Required work: Reproduce the text of every entry below, line for line, and leave out the picture markers.

Transcribed page text:
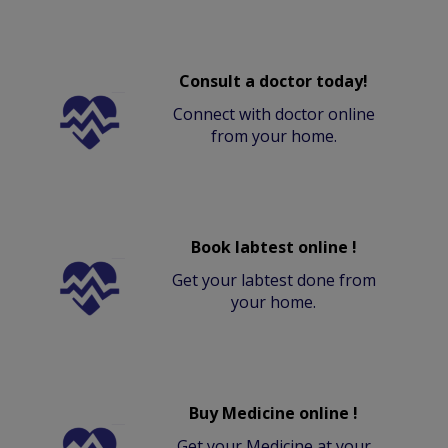
Consult a doctor today!
Connect with doctor online
from your home.
Book labtest online !
Get your labtest done from
your home.
Buy Medicine online !
Get your Medicine at your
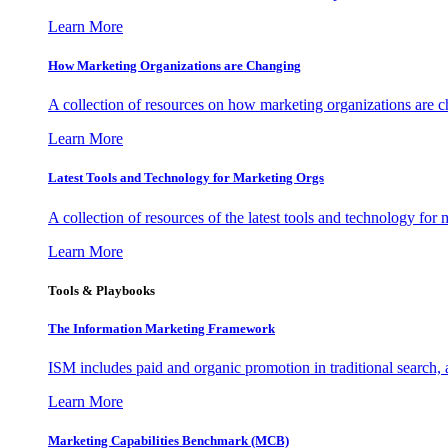
Learn More
How Marketing Organizations are Changing
A collection of resources on how marketing organizations are 
Learn More
Latest Tools and Technology for Marketing Orgs
A collection of resources of the latest tools and technology for
Learn More
Tools & Playbooks
The Information
Marketing Framework
ISM includes paid and organic promotion in traditional search,
Learn More
Marketing Capabilities Benchmark (MCB)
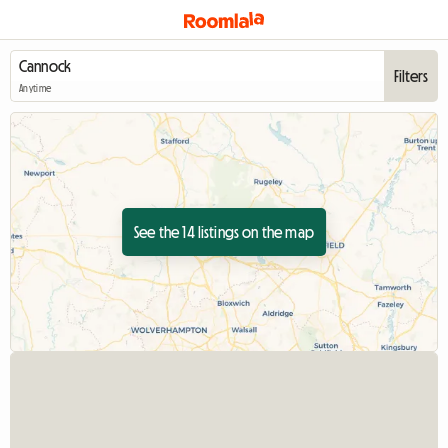
Filters
Anytime
See the 14 listings on the map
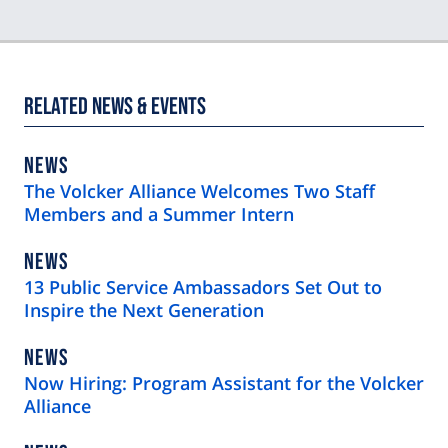
Related News & Events
NEWS
NEWS
TYPE
The Volcker Alliance Welcomes Two Staff
Members and a Summer Intern
NEWS
NEWS
TYPE
13 Public Service Ambassadors Set Out to
Inspire the Next Generation
NEWS
NEWS
TYPE
Now Hiring: Program Assistant for the Volcker
Alliance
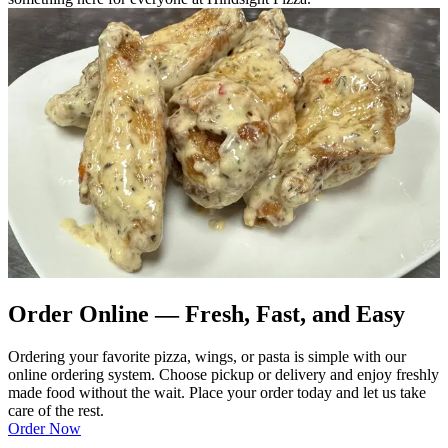
Order Online — Fresh, Fast, and Easy
Ordering your favorite pizza, wings, or pasta is simple with our
online ordering system. Choose pickup or delivery and enjoy freshly
made food without the wait. Place your order today and let us take
care of the rest.
Order Now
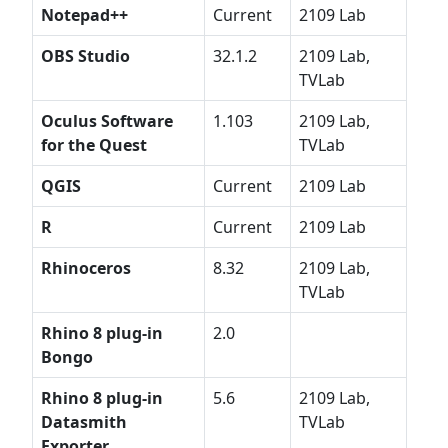
Notepad++
Current
2109 Lab
OBS Studio
32.1.2
2109 Lab,
TVLab
Oculus Software
1.103
2109 Lab,
for the Quest
TVLab
QGIS
Current
2109 Lab
R
Current
2109 Lab
Rhinoceros
8.32
2109 Lab,
TVLab
Rhino 8 plug-in
2.0
Bongo
Rhino 8 plug-in
5.6
2109 Lab,
Datasmith
TVLab
Exporter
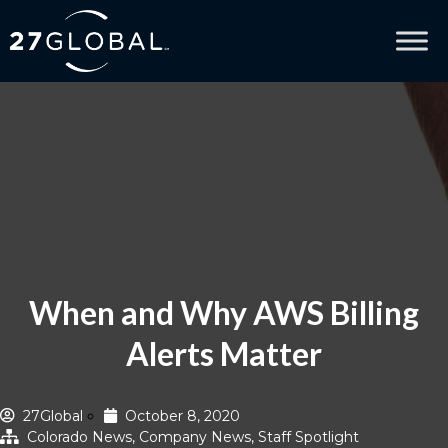
When and Why AWS Billing
Alerts Matter
27Global
October 8, 2020
Colorado News
,
Company News
,
Staff Spotlight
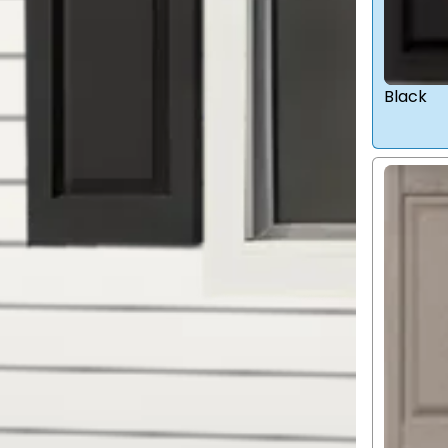
Black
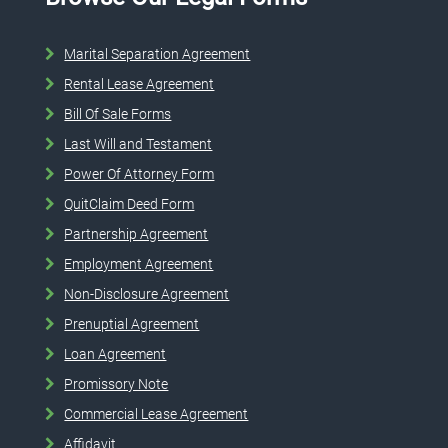
Marital Separation Agreement
Rental Lease Agreement
Bill Of Sale Forms
Last Will and Testament
Power Of Attorney Form
QuitClaim Deed Form
Partnership Agreement
Employment Agreement
Non-Disclosure Agreement
Prenuptial Agreement
Loan Agreement
Promissory Note
Commercial Lease Agreement
Affidavit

Task answer:
Consult a doctor today!
Connect with doctor online
from your home.
Book labtest online !
Get your labtest done from
your home.
Buy Medicine online !
Get your Medicine at your
Learn More
How Marketing Organizations are Changing
A collection of resources on how marketing organizations are 
Learn More
Latest Tools and Technology for Marketing Orgs
A collection of resources of the latest tools and technology for
Learn More
Tools & Playbooks
The Information
Marketing Framework
ISM includes paid and organic promotion in traditional search,
Learn More
Marketing Capabilities Benchmark (MCB)
Filters
Anytime
See the 14 listings on the map
Related News & Events
NEWS
NEWS
TYPE
The Volcker Alliance Welcomes Two Staff
Members and a Summer Intern
NEWS
NEWS
TYPE
13 Public Service Ambassadors Set Out to
Inspire the Next Generation
NEWS
NEWS
TYPE
Now Hiring: Program Assistant for the Volcker
Alliance
Order Online — Fresh, Fast, and Easy
Ordering your favorite pizza, wings, or pasta is simple with our
online ordering system. Choose pickup or delivery and enjoy freshly
made food without the wait. Place your order today and let us take
care of the rest.
Order Now
Notepad++
Current
2109 Lab
OBS Studio
32.1.2
2109 Lab,
TVLab
Oculus Software
1.103
2109 Lab,
for the Quest
TVLab
QGIS
Current
2109 Lab
R
Current
2109 Lab
Rhinoceros
8.32
2109 Lab,
TVLab
Rhino 8 plug-in
2.0
Bongo
Rhino 8 plug-in
5.6
2109 Lab,
Datasmith
TVLab
Exporter
When and Why AWS Billing
Alerts Matter
27Global
October 8, 2020
Colorado News
,
Company News
,
Staff Spotlight
Black
Marital Separation Agreement
Rental Lease Agreement
Bill Of Sale Forms
Last Will and Testament
Power Of Attorney Form
QuitClaim Deed Form
Partnership Agreement
Employment Agreement
Non-Disclosure Agreement
Prenuptial Agreement
Loan Agreement
Promissory Note
Commercial Lease Agreement
Affidavit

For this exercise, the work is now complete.